The local municipal pilgrim accommodation was excellent, and we were the only ones there. It was right next to a workers club and it looked like a gymnasium next door with lots of gym mats on the ground. Jacques joked with the woman and her husband that he thought we might have to sleep on them. It is a simple place with only 8 beds, mostly bunks. The building wasn’t that old, but had really high ceilings and large windows with shutters that opened out onto the courtyard with two huge fig trees and a picnic table and chairs. Jam, dried toasts, filter coffee, tea and long-life milk are supplied so you have everything you need. Our hosts were lovely. Once again I didn’t understand everything they were saying, but the were really friendly and helpful and found me a real cigale to take a photo of.
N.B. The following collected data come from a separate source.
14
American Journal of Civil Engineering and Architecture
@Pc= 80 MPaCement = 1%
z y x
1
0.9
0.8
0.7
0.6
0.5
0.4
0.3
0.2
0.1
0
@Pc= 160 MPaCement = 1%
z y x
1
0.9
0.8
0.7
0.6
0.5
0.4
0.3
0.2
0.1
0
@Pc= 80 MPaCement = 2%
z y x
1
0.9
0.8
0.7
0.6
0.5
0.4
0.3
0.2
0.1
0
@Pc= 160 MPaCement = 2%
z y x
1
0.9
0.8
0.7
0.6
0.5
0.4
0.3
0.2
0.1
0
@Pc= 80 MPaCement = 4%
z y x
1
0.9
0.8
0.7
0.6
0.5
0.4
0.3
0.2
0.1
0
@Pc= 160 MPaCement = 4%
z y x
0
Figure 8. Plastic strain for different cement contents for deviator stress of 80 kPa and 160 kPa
The day was again warm, so we could do our washing after showering, and the clothes would easily dry before nightfall. After we’d done the domestics, it was time to tackle the issue of plans for tomorrow at the Office of Tourism. The young woman was very helpful, and keen to speak English as she had spent time in Australia. She had also spent time in Belgium so had things to talk about with Jacques too. She helped us by finding that there were no buses running on Sundays from Gallargues, and also no trains would be stopping there either. If we wanted to take the ‘quick’ way to Montpelier, we’d have to walk around 6kms to the next town, Lunel, and catch the train from there. That became our plan.
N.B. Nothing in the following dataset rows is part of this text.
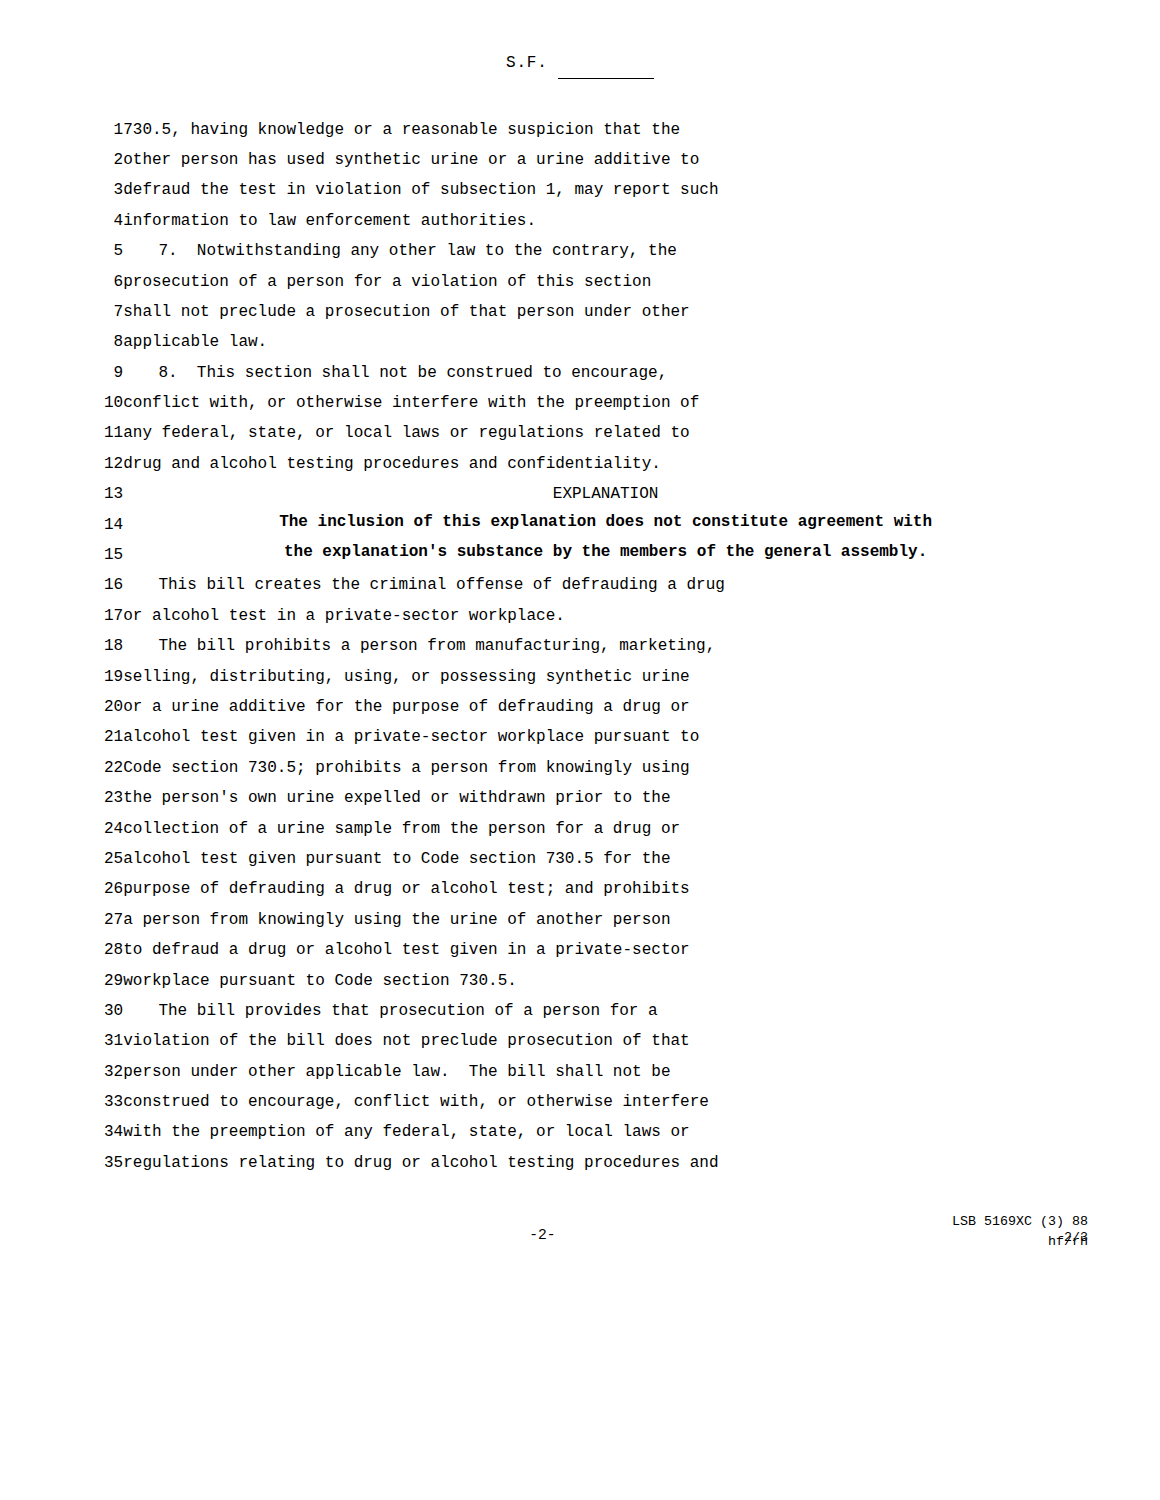S.F.
| 1 | 730.5, having knowledge or a reasonable suspicion that the |
| 2 | other person has used synthetic urine or a urine additive to |
| 3 | defraud the test in violation of subsection 1, may report such |
| 4 | information to law enforcement authorities. |
| 5 | 7. Notwithstanding any other law to the contrary, the |
| 6 | prosecution of a person for a violation of this section |
| 7 | shall not preclude a prosecution of that person under other |
| 8 | applicable law. |
| 9 | 8. This section shall not be construed to encourage, |
| 10 | conflict with, or otherwise interfere with the preemption of |
| 11 | any federal, state, or local laws or regulations related to |
| 12 | drug and alcohol testing procedures and confidentiality. |
| 13 | EXPLANATION |
| 14 | The inclusion of this explanation does not constitute agreement with |
| 15 | the explanation's substance by the members of the general assembly. |
| 16 | This bill creates the criminal offense of defrauding a drug |
| 17 | or alcohol test in a private-sector workplace. |
| 18 | The bill prohibits a person from manufacturing, marketing, |
| 19 | selling, distributing, using, or possessing synthetic urine |
| 20 | or a urine additive for the purpose of defrauding a drug or |
| 21 | alcohol test given in a private-sector workplace pursuant to |
| 22 | Code section 730.5; prohibits a person from knowingly using |
| 23 | the person's own urine expelled or withdrawn prior to the |
| 24 | collection of a urine sample from the person for a drug or |
| 25 | alcohol test given pursuant to Code section 730.5 for the |
| 26 | purpose of defrauding a drug or alcohol test; and prohibits |
| 27 | a person from knowingly using the urine of another person |
| 28 | to defraud a drug or alcohol test given in a private-sector |
| 29 | workplace pursuant to Code section 730.5. |
| 30 | The bill provides that prosecution of a person for a |
| 31 | violation of the bill does not preclude prosecution of that |
| 32 | person under other applicable law. The bill shall not be |
| 33 | construed to encourage, conflict with, or otherwise interfere |
| 34 | with the preemption of any federal, state, or local laws or |
| 35 | regulations relating to drug or alcohol testing procedures and |
LSB 5169XC (3) 88
hf/rh
-2-
2/3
I got the wifi code – the longest one in the world I think. With these automatically generated codes, I’ve noticed there are many common letters. I think this one had lots of Fs, which is what I felt like saying when it took me three goes to get my iPad to log in. I was already behind with my posting, so I asked whether I could stay and use the wifi in the afternoon and evening. The wifi stays on, so even after the office closed I was able to continue to sit outside under the oversized carport and finish my Paris restaurant blog. Jacques very kindly brought some chairs from the gite so that I didn’t have to sit on the concrete.
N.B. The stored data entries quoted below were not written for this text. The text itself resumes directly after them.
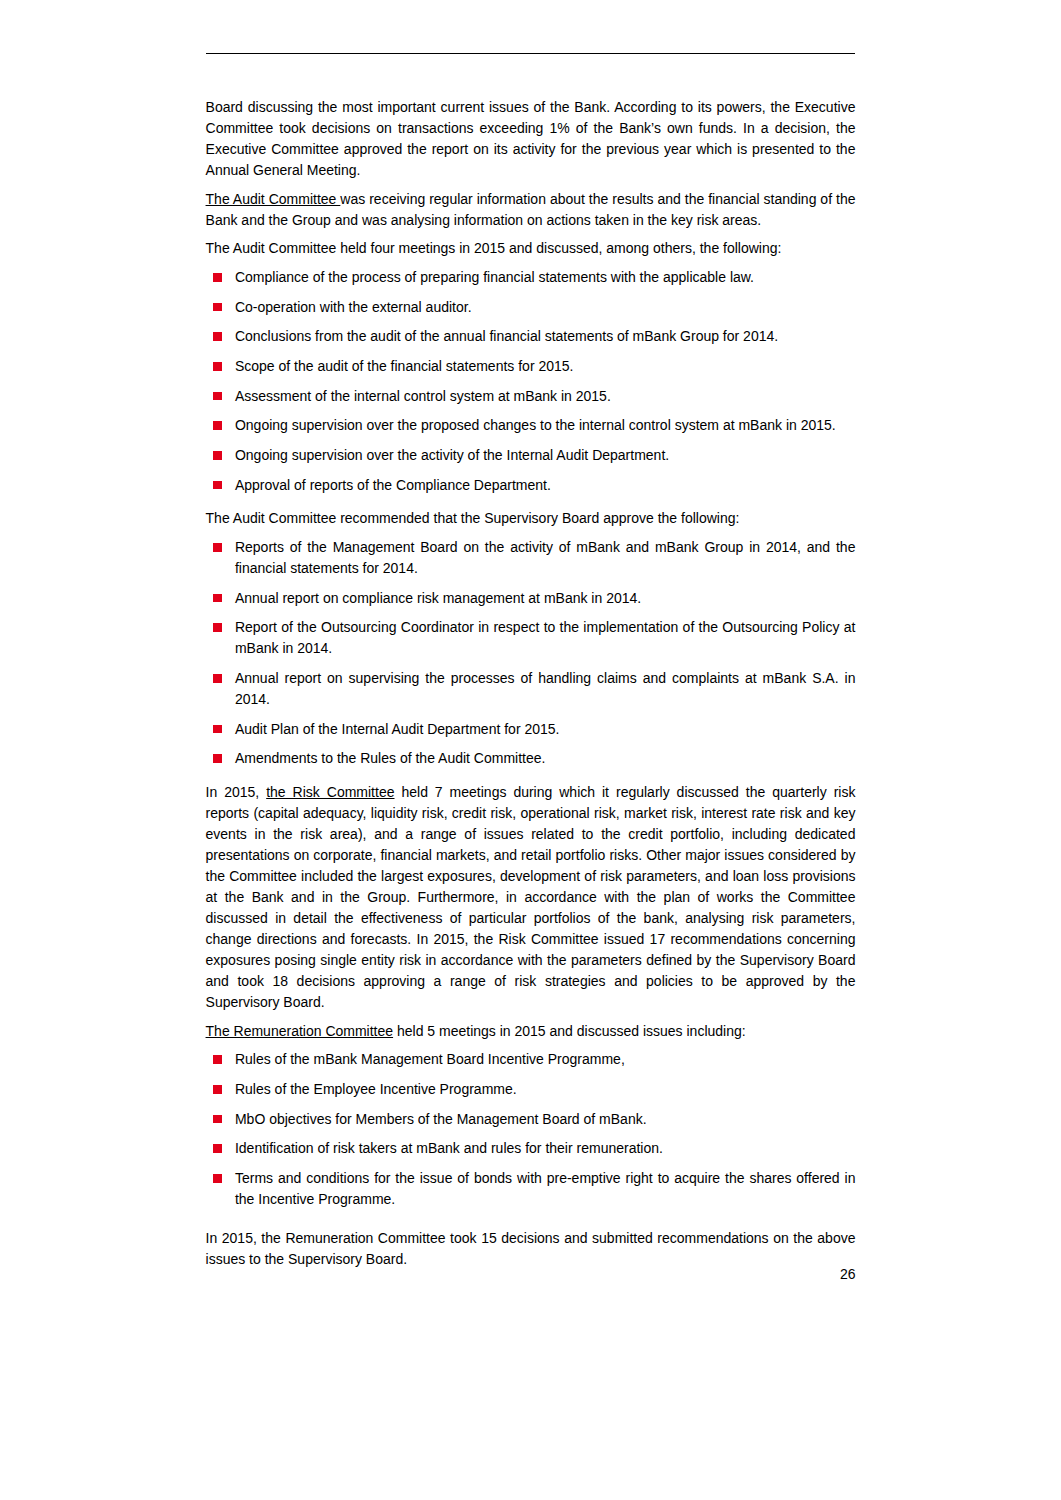Board discussing the most important current issues of the Bank. According to its powers, the Executive Committee took decisions on transactions exceeding 1% of the Bank’s own funds. In a decision, the Executive Committee approved the report on its activity for the previous year which is presented to the Annual General Meeting.
The Audit Committee was receiving regular information about the results and the financial standing of the Bank and the Group and was analysing information on actions taken in the key risk areas.
The Audit Committee held four meetings in 2015 and discussed, among others, the following:
Compliance of the process of preparing financial statements with the applicable law.
Co-operation with the external auditor.
Conclusions from the audit of the annual financial statements of mBank Group for 2014.
Scope of the audit of the financial statements for 2015.
Assessment of the internal control system at mBank in 2015.
Ongoing supervision over the proposed changes to the internal control system at mBank in 2015.
Ongoing supervision over the activity of the Internal Audit Department.
Approval of reports of the Compliance Department.
The Audit Committee recommended that the Supervisory Board approve the following:
Reports of the Management Board on the activity of mBank and mBank Group in 2014, and the financial statements for 2014.
Annual report on compliance risk management at mBank in 2014.
Report of the Outsourcing Coordinator in respect to the implementation of the Outsourcing Policy at mBank in 2014.
Annual report on supervising the processes of handling claims and complaints at mBank S.A. in 2014.
Audit Plan of the Internal Audit Department for 2015.
Amendments to the Rules of the Audit Committee.
In 2015, the Risk Committee held 7 meetings during which it regularly discussed the quarterly risk reports (capital adequacy, liquidity risk, credit risk, operational risk, market risk, interest rate risk and key events in the risk area), and a range of issues related to the credit portfolio, including dedicated presentations on corporate, financial markets, and retail portfolio risks. Other major issues considered by the Committee included the largest exposures, development of risk parameters, and loan loss provisions at the Bank and in the Group. Furthermore, in accordance with the plan of works the Committee discussed in detail the effectiveness of particular portfolios of the bank, analysing risk parameters, change directions and forecasts. In 2015, the Risk Committee issued 17 recommendations concerning exposures posing single entity risk in accordance with the parameters defined by the Supervisory Board and took 18 decisions approving a range of risk strategies and policies to be approved by the Supervisory Board.
The Remuneration Committee held 5 meetings in 2015 and discussed issues including:
Rules of the mBank Management Board Incentive Programme,
Rules of the Employee Incentive Programme.
MbO objectives for Members of the Management Board of mBank.
Identification of risk takers at mBank and rules for their remuneration.
Terms and conditions for the issue of bonds with pre-emptive right to acquire the shares offered in the Incentive Programme.
In 2015, the Remuneration Committee took 15 decisions and submitted recommendations on the above issues to the Supervisory Board.
26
An epicerie is like a corner shop. It often has fresh food, cheese and meats in addition to canned food and sometimes pre-prepared packaged foods – perfect pelerin fare for heating in microwaves. I felt like an orange and fennel salad for dinner, so that’s what I bought. With rice and tuna salad, rockmelon ham and pineapple juice we had quite a feast. After dinner I went back to La Halle and continued blogging until it was dark. I snuck back into the gite when I’d finished. So now you know the lengths I go to in a foreign country for wifi to complete this blog!